Zing Forum

Reading

AIR: Integrating Semantic Capabilities of Large Language Models into Industrial Cross-Domain Recommendation Systems

The Kuaishou E-commerce team proposed the AIR framework, which achieves 400x inference acceleration through offline LLM reasoning and online dynamic intent representation construction, leading to a 3.446% increase in GMV in real business scenarios.

跨域推荐大语言模型工业级部署快手电商推荐意图推理离线在线分离
Published 2026-06-09 11:13Recent activity 2026-06-10 09:18Estimated read 6 min
AIR: Integrating Semantic Capabilities of Large Language Models into Industrial Cross-Domain Recommendation Systems
1

Section 01

Introduction: Kuaishou E-commerce's AIR Framework—LLM Semantic Capabilities Applied to Industrial Cross-Domain Recommendation

The Kuaishou E-commerce team proposed the AIR (Atomic Intent Reasoning) framework. Through an innovative architecture combining offline LLM reasoning and online dynamic intent representation, it addresses the semantic gap, data noise, and inference latency issues in cross-domain recommendation. It achieves a 400x inference acceleration and delivers a significant 3.446% increase in GMV in real business scenarios.

2

Section 02

Background and Challenges: Three Core Problems in Cross-Domain Recommendation

Background and Challenges

Cross-domain recommendation is a core problem in content e-commerce scenarios. Its goal is to infer users' e-commerce purchase intentions from their content domain interactions, but it faces three major challenges:

  1. Semantic Gap: Lack of direct semantic correlation between content domain and e-commerce domain behaviors;
  2. Data Scale and Noise: Cross-domain behavior sequences are large and noisy, making it difficult for traditional models to capture key signals;
  3. Inference Latency: Although LLMs have strong semantic capabilities, their millisecond-level latency prevents direct application in online recommendation.
3

Section 03

Core Design of the AIR Framework: Offline-Online Separation and Atomic Intent Construction

Core Design of the AIR Framework

Offline-Online Separation Architecture

Migrate LLM reasoning to the offline phase, and only perform efficient retrieval and combination online:

  • Offline Phase: Use LLM to analyze users' historical behaviors, extract atomic intent representations, and store them in an intent knowledge base;
  • Online Phase: Retrieve relevant atomic intents and dynamically construct user intent through a lightweight combination module, significantly reducing latency.
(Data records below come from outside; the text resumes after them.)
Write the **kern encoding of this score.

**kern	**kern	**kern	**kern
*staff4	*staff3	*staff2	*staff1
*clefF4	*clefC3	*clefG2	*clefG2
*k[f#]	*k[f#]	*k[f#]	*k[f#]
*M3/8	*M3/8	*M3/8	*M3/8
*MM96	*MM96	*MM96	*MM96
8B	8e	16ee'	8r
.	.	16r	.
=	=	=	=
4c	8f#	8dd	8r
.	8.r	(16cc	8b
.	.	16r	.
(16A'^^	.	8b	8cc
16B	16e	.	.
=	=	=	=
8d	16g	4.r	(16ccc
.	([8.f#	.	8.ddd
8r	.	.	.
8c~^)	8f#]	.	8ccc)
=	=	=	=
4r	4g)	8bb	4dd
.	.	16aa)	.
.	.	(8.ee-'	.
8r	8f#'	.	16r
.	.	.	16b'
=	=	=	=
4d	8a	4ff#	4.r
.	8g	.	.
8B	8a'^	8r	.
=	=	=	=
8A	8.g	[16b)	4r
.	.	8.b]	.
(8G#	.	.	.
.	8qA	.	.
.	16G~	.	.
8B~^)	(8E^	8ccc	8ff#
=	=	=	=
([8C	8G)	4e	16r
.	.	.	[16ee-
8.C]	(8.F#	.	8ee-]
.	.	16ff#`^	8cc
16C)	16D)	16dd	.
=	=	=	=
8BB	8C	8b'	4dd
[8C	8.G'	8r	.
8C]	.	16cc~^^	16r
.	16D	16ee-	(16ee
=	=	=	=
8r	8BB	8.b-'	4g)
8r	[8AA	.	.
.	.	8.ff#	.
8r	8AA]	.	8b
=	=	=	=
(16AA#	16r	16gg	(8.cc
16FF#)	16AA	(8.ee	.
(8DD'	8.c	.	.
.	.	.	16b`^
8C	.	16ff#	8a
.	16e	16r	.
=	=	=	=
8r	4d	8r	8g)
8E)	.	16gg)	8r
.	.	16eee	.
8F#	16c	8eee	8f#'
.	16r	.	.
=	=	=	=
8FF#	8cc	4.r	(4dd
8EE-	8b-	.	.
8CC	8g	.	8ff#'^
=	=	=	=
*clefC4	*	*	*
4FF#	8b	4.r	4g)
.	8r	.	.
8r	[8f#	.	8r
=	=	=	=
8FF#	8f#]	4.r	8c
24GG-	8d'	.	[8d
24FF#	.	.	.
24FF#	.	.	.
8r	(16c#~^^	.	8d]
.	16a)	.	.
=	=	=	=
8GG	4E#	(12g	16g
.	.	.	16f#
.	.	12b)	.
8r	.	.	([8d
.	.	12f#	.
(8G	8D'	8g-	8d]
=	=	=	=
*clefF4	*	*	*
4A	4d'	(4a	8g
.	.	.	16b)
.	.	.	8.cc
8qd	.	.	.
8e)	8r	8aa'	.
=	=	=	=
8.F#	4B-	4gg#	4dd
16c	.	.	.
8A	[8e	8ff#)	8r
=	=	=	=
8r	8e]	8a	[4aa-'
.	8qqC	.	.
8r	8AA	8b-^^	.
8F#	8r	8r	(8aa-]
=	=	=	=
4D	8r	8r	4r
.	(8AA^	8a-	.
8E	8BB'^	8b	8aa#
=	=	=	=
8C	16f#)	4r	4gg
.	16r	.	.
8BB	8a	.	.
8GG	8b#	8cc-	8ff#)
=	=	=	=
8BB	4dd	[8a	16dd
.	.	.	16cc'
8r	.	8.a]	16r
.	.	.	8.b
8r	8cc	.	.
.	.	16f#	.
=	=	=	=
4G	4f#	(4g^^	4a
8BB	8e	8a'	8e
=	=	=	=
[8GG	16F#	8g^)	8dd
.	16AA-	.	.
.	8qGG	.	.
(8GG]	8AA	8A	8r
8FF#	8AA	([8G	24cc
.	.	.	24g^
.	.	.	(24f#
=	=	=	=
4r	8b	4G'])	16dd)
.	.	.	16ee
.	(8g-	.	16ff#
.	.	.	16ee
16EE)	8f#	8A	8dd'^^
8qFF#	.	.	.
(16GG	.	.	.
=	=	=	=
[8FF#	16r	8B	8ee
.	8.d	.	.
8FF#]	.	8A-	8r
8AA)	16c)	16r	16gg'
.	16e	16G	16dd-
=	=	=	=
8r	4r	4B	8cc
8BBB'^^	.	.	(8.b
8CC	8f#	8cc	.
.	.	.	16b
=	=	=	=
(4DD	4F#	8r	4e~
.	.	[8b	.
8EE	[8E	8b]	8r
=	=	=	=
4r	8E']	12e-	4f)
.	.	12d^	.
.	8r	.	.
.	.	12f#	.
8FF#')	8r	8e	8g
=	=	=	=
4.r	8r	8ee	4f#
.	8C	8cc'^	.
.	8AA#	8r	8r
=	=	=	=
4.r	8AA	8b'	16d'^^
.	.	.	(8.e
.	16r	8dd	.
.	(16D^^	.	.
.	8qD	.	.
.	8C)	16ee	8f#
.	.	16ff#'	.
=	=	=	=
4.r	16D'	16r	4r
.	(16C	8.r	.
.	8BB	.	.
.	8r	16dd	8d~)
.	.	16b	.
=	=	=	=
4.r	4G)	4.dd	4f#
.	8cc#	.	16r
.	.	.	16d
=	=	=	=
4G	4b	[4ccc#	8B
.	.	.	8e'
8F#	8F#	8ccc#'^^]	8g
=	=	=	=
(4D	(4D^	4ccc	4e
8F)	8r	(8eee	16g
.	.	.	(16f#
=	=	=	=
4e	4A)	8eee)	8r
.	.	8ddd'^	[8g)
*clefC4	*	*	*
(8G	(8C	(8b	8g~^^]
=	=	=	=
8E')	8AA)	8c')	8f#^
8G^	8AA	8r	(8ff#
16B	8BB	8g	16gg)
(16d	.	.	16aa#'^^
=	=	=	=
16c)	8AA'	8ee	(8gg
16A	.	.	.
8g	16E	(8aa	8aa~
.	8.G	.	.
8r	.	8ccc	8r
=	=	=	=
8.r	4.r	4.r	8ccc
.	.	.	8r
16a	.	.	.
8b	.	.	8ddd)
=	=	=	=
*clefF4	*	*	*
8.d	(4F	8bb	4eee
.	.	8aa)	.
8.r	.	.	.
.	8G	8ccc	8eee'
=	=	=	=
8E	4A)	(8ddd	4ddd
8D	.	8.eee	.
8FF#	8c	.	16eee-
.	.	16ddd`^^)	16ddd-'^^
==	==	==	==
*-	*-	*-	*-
Dynamic Construction of Intent Representation

Introduce the concept of atomic intent, decompose complex intents into reusable units, and dynamically select and combine them online based on context, balancing richness and efficiency.

4

Section 04

Performance: 400x Acceleration and Significant Improvement in Business Metrics

Performance and Experimental Results

  • Inference Acceleration: Offline LLM reasoning migration achieves approximately 400x acceleration while maintaining semantic consistency;
  • Offline Experiments: Achieve state-of-the-art (SOTA) performance on public datasets;
  • Online A/B Testing: A 3.446% increase in GMV in Kuaishou E-commerce's real scenarios, with core business metrics showing stable and significant improvements.
5

Section 05

Technical Insights and Industry Value

Technical Insights and Industry Value

  1. Offline-Online Separation: Effectively solves the LLM inference latency problem; precomputation + efficient retrieval balances effect and latency;
  2. Atomic Intent Representation: Retains LLM's semantic capabilities and supports flexible online combination;
  3. Industrial Application: Demonstrates how LLM technology can be applied in high-concurrency, low-latency production environments.
6

Section 06

Summary: Significance and Application Value of the AIR Framework

Summary

Through its innovative architecture, the AIR framework successfully integrates LLM semantic capabilities into industrial cross-domain recommendation systems. While achieving a 400x inference acceleration, it brings significant business value, promotes the development of cross-domain recommendation technology, and provides a feasible solution for the application of LLMs in the recommendation field.